WHAT THE TASK REQUIRES:
Once the data has been read, print it back in full, exactly.

THE DATA:

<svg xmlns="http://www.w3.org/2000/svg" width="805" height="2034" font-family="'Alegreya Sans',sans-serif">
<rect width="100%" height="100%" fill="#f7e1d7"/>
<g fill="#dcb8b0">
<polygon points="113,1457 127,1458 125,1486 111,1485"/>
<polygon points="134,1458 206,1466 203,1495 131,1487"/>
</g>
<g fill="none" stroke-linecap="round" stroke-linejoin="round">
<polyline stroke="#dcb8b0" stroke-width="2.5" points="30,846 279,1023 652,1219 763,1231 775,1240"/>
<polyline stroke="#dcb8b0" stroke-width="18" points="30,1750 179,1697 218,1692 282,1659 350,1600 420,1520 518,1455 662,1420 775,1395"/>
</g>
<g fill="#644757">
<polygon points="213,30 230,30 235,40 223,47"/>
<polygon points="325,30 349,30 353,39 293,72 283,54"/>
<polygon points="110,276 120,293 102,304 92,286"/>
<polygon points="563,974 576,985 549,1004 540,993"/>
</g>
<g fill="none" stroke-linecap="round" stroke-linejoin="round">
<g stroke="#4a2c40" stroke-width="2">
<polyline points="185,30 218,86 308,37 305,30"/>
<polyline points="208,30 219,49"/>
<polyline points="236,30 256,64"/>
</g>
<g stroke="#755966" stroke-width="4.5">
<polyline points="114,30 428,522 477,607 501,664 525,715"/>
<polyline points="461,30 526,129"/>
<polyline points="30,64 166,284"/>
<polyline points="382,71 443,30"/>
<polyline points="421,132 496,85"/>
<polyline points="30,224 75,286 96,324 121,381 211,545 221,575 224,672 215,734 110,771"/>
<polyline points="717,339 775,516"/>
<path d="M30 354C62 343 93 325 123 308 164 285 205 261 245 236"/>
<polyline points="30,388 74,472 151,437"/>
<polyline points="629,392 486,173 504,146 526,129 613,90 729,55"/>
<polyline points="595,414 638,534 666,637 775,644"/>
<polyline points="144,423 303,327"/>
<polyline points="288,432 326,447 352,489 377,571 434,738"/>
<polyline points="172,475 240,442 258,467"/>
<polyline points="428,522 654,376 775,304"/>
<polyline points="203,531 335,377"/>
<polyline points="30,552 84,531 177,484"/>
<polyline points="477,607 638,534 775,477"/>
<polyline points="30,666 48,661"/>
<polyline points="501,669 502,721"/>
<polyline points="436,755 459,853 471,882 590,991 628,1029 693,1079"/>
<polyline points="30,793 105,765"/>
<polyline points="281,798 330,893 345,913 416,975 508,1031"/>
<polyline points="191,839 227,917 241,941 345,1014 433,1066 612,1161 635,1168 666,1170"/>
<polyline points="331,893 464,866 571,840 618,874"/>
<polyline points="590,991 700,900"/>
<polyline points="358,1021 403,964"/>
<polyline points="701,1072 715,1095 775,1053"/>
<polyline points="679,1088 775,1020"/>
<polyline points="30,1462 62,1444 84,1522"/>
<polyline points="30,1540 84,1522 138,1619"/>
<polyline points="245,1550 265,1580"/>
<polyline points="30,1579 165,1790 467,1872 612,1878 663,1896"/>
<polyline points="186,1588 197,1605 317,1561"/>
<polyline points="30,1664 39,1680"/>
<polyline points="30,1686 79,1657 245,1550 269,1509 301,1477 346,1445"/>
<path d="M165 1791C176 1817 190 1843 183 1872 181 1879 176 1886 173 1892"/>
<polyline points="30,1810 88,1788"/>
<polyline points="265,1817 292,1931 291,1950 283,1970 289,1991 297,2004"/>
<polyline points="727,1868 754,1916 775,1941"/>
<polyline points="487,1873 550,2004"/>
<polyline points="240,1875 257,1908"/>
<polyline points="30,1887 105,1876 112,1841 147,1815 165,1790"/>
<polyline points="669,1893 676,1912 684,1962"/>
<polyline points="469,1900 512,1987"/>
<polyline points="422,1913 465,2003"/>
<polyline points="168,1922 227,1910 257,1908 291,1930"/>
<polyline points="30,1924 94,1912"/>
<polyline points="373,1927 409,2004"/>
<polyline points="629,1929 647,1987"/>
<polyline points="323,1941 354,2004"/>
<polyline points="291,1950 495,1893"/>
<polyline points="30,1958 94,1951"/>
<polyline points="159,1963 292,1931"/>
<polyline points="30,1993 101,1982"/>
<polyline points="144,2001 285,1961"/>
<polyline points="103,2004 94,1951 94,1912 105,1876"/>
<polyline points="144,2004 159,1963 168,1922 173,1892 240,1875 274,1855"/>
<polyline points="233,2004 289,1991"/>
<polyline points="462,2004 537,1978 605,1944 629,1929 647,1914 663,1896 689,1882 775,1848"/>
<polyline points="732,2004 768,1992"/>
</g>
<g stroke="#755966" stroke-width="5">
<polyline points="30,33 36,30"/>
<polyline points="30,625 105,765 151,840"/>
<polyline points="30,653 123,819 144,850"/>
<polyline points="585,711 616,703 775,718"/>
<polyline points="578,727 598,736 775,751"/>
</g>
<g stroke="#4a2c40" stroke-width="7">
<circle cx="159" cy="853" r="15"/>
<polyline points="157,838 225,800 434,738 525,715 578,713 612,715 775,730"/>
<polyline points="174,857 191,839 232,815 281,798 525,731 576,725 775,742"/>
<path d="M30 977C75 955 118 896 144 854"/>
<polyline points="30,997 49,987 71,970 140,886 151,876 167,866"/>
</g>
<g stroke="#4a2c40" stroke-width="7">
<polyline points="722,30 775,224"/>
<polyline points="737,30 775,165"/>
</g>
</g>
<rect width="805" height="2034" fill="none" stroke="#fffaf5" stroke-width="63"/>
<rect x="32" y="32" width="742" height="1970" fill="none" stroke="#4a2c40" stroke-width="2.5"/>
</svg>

SOLUTION:
<svg xmlns="http://www.w3.org/2000/svg" width="805" height="2034" font-family="'Alegreya Sans',sans-serif">
<rect width="100%" height="100%" fill="#f7e1d7"/>
<g fill="#dcb8b0">
<polygon points="113,1457 127,1458 125,1486 111,1485"/>
<polygon points="134,1458 206,1466 203,1495 131,1487"/>
</g>
<g fill="none" stroke-linecap="round" stroke-linejoin="round">
<polyline stroke="#dcb8b0" stroke-width="2.5" points="30,846 279,1023 652,1219 763,1231 775,1240"/>
<polyline stroke="#dcb8b0" stroke-width="18" points="30,1750 179,1697 218,1692 282,1659 350,1600 420,1520 518,1455 662,1420 775,1395"/>
</g>
<g fill="#644757">
<polygon points="213,30 230,30 235,40 223,47"/>
<polygon points="325,30 349,30 353,39 293,72 283,54"/>
<polygon points="110,276 120,293 102,304 92,286"/>
<polygon points="563,974 576,985 549,1004 540,993"/>
</g>
<g fill="none" stroke-linecap="round" stroke-linejoin="round">
<g stroke="#4a2c40" stroke-width="2">
<polyline points="185,30 218,86 308,37 305,30"/>
<polyline points="208,30 219,49"/>
<polyline points="236,30 256,64"/>
</g>
<g stroke="#755966" stroke-width="4.5">
<polyline points="114,30 428,522 477,607 501,664 525,715"/>
<polyline points="461,30 526,129"/>
<polyline points="30,64 166,284"/>
<polyline points="382,71 443,30"/>
<polyline points="421,132 496,85"/>
<polyline points="30,224 75,286 96,324 121,381 211,545 221,575 224,672 215,734 110,771"/>
<polyline points="717,339 775,516"/>
<path d="M30 354C62 343 93 325 123 308 164 285 205 261 245 236"/>
<polyline points="30,388 74,472 151,437"/>
<polyline points="629,392 486,173 504,146 526,129 613,90 729,55"/>
<polyline points="595,414 638,534 666,637 775,644"/>
<polyline points="144,423 303,327"/>
<polyline points="288,432 326,447 352,489 377,571 434,738"/>
<polyline points="172,475 240,442 258,467"/>
<polyline points="428,522 654,376 775,304"/>
<polyline points="203,531 335,377"/>
<polyline points="30,552 84,531 177,484"/>
<polyline points="477,607 638,534 775,477"/>
<polyline points="30,666 48,661"/>
<polyline points="501,669 502,721"/>
<polyline points="436,755 459,853 471,882 590,991 628,1029 693,1079"/>
<polyline points="30,793 105,765"/>
<polyline points="281,798 330,893 345,913 416,975 508,1031"/>
<polyline points="191,839 227,917 241,941 345,1014 433,1066 612,1161 635,1168 666,1170"/>
<polyline points="331,893 464,866 571,840 618,874"/>
<polyline points="590,991 700,900"/>
<polyline points="358,1021 403,964"/>
<polyline points="701,1072 715,1095 775,1053"/>
<polyline points="679,1088 775,1020"/>
<polyline points="30,1462 62,1444 84,1522"/>
<polyline points="30,1540 84,1522 138,1619"/>
<polyline points="245,1550 265,1580"/>
<polyline points="30,1579 165,1790 467,1872 612,1878 663,1896"/>
<polyline points="186,1588 197,1605 317,1561"/>
<polyline points="30,1664 39,1680"/>
<polyline points="30,1686 79,1657 245,1550 269,1509 301,1477 346,1445"/>
<path d="M165 1791C176 1817 190 1843 183 1872 181 1879 176 1886 173 1892"/>
<polyline points="30,1810 88,1788"/>
<polyline points="265,1817 292,1931 291,1950 283,1970 289,1991 297,2004"/>
<polyline points="727,1868 754,1916 775,1941"/>
<polyline points="487,1873 550,2004"/>
<polyline points="240,1875 257,1908"/>
<polyline points="30,1887 105,1876 112,1841 147,1815 165,1790"/>
<polyline points="669,1893 676,1912 684,1962"/>
<polyline points="469,1900 512,1987"/>
<polyline points="422,1913 465,2003"/>
<polyline points="168,1922 227,1910 257,1908 291,1930"/>
<polyline points="30,1924 94,1912"/>
<polyline points="373,1927 409,2004"/>
<polyline points="629,1929 647,1987"/>
<polyline points="323,1941 354,2004"/>
<polyline points="291,1950 495,1893"/>
<polyline points="30,1958 94,1951"/>
<polyline points="159,1963 292,1931"/>
<polyline points="30,1993 101,1982"/>
<polyline points="144,2001 285,1961"/>
<polyline points="103,2004 94,1951 94,1912 105,1876"/>
<polyline points="144,2004 159,1963 168,1922 173,1892 240,1875 274,1855"/>
<polyline points="233,2004 289,1991"/>
<polyline points="462,2004 537,1978 605,1944 629,1929 647,1914 663,1896 689,1882 775,1848"/>
<polyline points="732,2004 768,1992"/>
</g>
<g stroke="#755966" stroke-width="5">
<polyline points="30,33 36,30"/>
<polyline points="30,625 105,765 151,840"/>
<polyline points="30,653 123,819 144,850"/>
<polyline points="585,711 616,703 775,718"/>
<polyline points="578,727 598,736 775,751"/>
</g>
<g stroke="#4a2c40" stroke-width="7">
<circle cx="159" cy="853" r="15"/>
<polyline points="157,838 225,800 434,738 525,715 578,713 612,715 775,730"/>
<polyline points="174,857 191,839 232,815 281,798 525,731 576,725 775,742"/>
<path d="M30 977C75 955 118 896 144 854"/>
<polyline points="30,997 49,987 71,970 140,886 151,876 167,866"/>
</g>
<g stroke="#4a2c40" stroke-width="7">
<polyline points="722,30 775,224"/>
<polyline points="737,30 775,165"/>
</g>
</g>
<rect width="805" height="2034" fill="none" stroke="#fffaf5" stroke-width="63"/>
<rect x="32" y="32" width="742" height="1970" fill="none" stroke="#4a2c40" stroke-width="2.5"/>
</svg>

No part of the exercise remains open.